START TEXT BLOCK
5 Ways to Reduce Twins’ Fighting
How to help twins fight less
Twins may be best friends, but even best friends fight. While we can’t force twins to get along, we can help them navigate their conflicts with productive strategies, and proactively reduce tension so things won’t escalate.
1. One-on-one time
While this isn’t always feasible for some families, striving to find moments throughout the day or the week to spend with each child will go a long way. It can be a precious moment of reading a book, taking one to do the groceries, or playing their favourite game. Making one-on-one time a routine will help twins have necessary breaks from their shared time and activities, which will restore tolerance and patience, and will allow them to enjoy your undivided attention, which they crave.
Proactively offering twins breaks from each other, and facilitating time to build relationships with their caregivers, will nurture their emotional well-being and fill up their tanks to endure conflicts, frustration, and disappointments when they arise.
2. Twins need things of their own
Twins share a lot. Almost everything. We sometimes expect them to naturally want to share, because they are twins. It can be an explicit or implicit expectation, given that they are the same age, may have similar interests, and we want them to care for each other’s feelings.
Yet there are two main issues with these well-meaning parental expectations.
First, children can’t really share before they are 3-4 years old. Understanding others’ feelings, choosing to part with a toy/food/object, and inviting others to participate in their play are socio-emotional skills that children need time to cultivate and acquire.
END TEXT BLOCK
START LISTED RECORDS
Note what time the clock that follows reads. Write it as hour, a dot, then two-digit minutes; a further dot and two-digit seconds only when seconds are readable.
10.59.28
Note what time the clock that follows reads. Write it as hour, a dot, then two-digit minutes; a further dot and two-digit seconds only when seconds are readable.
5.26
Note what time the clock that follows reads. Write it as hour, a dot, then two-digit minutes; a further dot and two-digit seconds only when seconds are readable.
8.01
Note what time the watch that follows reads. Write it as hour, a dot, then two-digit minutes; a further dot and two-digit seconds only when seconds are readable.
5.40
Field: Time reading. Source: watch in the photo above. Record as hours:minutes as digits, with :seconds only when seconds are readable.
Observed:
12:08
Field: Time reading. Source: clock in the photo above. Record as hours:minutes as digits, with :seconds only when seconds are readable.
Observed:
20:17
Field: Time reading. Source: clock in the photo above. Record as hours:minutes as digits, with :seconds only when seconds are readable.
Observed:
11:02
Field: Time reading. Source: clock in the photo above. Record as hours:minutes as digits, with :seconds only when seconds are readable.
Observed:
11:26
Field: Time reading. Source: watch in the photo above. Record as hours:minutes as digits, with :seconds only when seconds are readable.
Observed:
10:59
END LISTED RECORDS
START LISTED RECORDS
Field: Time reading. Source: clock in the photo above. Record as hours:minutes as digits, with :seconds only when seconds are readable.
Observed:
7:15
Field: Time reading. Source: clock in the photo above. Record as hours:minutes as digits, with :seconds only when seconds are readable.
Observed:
END LISTED RECORDS
CHALLENGES:
**a.** Using the twins' fighting text above, say whether each statement agrees with it. Answer yes or no for each, and quote the words that decide it.
(i) Children can't really share until they are 3-4 years old.
(ii) One-on-one time with each child is feasible for every family.
(iii) Twins share almost everything.
**b.** Summarize the twins' fighting text above in two sentences.

SOLUTIONS TO THE EXERCISE:
**a.**
(i) Yes: "children can’t really share before they are 3-4 years old"
(ii) No: "While this isn’t always feasible for some families"
(iii) Yes: "Twins share a lot. Almost everything."

**b.** Caregivers can't force twins to get along, but they can help them handle conflict and reduce tension, for example by making regular one-on-one time with each child a routine. This gives twins breaks from each other and undivided attention, and the text also argues that twins need things of their own, since children can't really share before age 3-4.